Exercise description: Reproduce the text lines of all the records below without any changes, and leave the pictures out of your answer.

The data:

━━━━━━

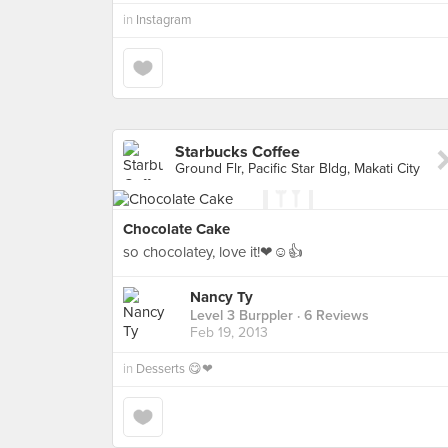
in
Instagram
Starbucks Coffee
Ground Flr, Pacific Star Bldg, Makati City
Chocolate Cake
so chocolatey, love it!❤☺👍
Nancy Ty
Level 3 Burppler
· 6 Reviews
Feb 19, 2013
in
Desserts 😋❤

━━━━━━

The answer:
in
Instagram
Starbucks Coffee
Ground Flr, Pacific Star Bldg, Makati City
Chocolate Cake
so chocolatey, love it!❤☺👍
Nancy Ty
Level 3 Burppler
· 6 Reviews
Feb 19, 2013
in
Desserts 😋❤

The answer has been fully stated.